Adelaide had been my mother-in-law for twenty-three years when my marriage to her son ended. We lived six-hundred miles apart, but as soon as she heard, she called me. I held the phone, tears dripping down my face, while she told me I’d always be her daughter.
Years later, she met my husband, Joel, and gave him an open-hearted welcome that quickly turned to affection.
Now ninety-eight, Adelaide lives independently in the house where she first welcomed me: an ill-at-ease college student hoping to win her approval. When Joel and I visit her, we sit together, chatting easily, as the Logan River tumbles by the living-room windows. She tells us amusing family anecdotes, shares her strong, informed political opinions, uses her iPad to show us pictures of her great-grandchildren, and serves us meals she prepares — though, increasingly, she allows us to help.
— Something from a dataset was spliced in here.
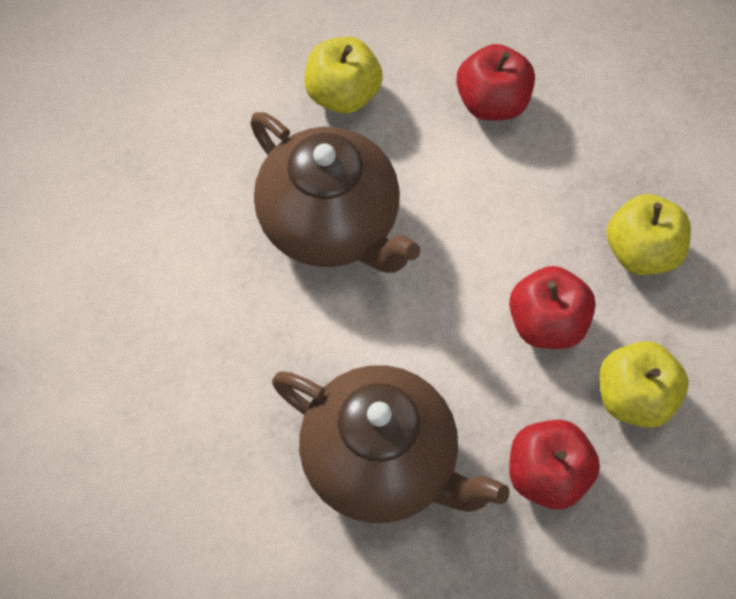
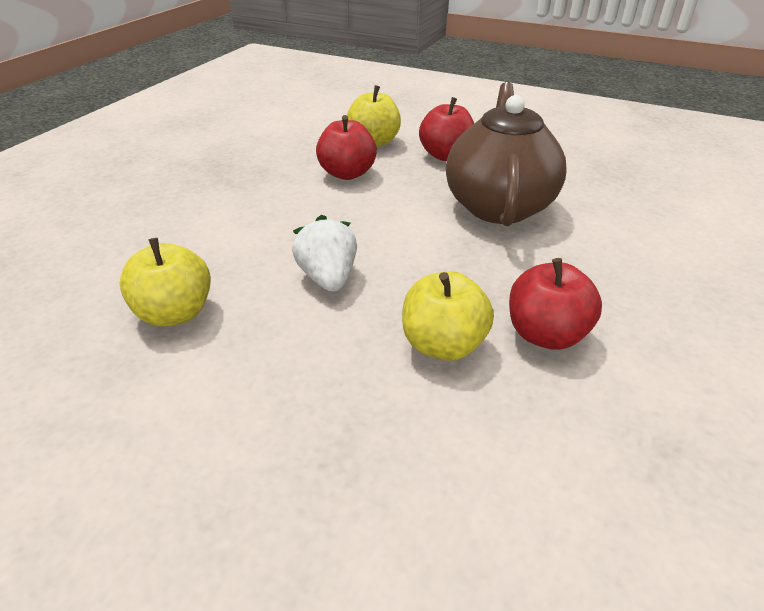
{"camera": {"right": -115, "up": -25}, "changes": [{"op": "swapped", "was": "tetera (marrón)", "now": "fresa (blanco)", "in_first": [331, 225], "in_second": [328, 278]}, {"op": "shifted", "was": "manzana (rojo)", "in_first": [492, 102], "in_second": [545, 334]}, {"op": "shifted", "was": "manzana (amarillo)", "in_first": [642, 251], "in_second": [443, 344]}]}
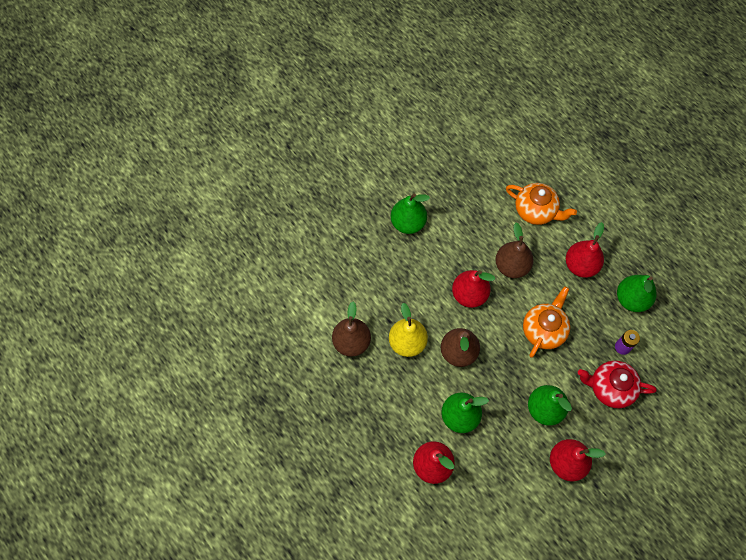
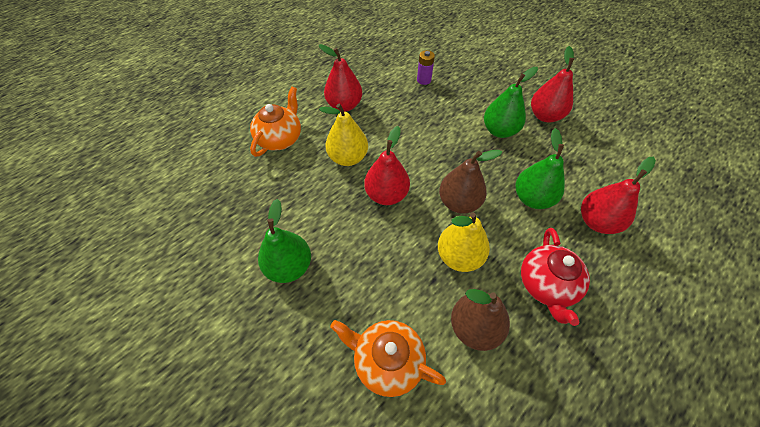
{"camera": {"right": -95, "up": -10}, "changes": [{"op": "repainted", "was": "pera (marrón)", "now": "pera (amarillo)", "in_first": [511, 266], "in_second": [348, 158]}, {"op": "shifted", "was": "tetera (naranja)", "in_first": [543, 330], "in_second": [387, 361]}, {"op": "shifted", "was": "tetera (rojo)", "in_first": [610, 388], "in_second": [546, 285]}, {"op": "gone", "was": "pera (verde)", "in_first": [631, 299]}]}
When she turned ninety, Adelaide planned a birthday party for herself. Ninety-two people, mostly friends because her family is small, showed up to celebrate the intelligent, soft-spoken, southern belle in her new lavender dress and sensible shoes.
During the party, several guests mentioned they were surprised by the abundant turnout. I wasn’t. Since the day I met her, Adelaide practiced the adage “to have a friend be a friend,” tending to hers with calls, visits, shared activities, dinner invitations, help without being asked, and letters that over the years became emails.
Recently, I watched a 60 Minutes segment about senior citizens who decades ago moved into a retirement community called Leisure World. Now researchers are studying the medical data that’s been collected on them since 1981, hoping to discover what those who lived beyond ninety have in common.
A strong social network is one of the predominant characteristics they share. Most had supportive friends and family members whom they saw or communicated with regularly.
I find myself thinking about Adelaide’s example and the research results. If I want friends as I age, I must be a friend, even when doing so requires time and effort or interferes with my all-important schedule and plans.
I will try to emulate Adelaide’s friend-keeping skills, and, like her, I’d rather do so without living in a retirement community — especially one called Leisure World.